● **Exercise data**:
= Beginning of Section =

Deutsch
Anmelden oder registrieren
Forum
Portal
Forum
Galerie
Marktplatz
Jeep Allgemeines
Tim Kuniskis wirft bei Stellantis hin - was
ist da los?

= End of Section =

● **Problem to work on**: The lines you need run from the one containing "Anmelden oder registrieren" to the end of the listing. Output exactly those, both ends included.

● **Exercise solution**:
Anmelden oder registrieren
Forum
Portal
Forum
Galerie
Marktplatz
Jeep Allgemeines
Tim Kuniskis wirft bei Stellantis hin - was
ist da los?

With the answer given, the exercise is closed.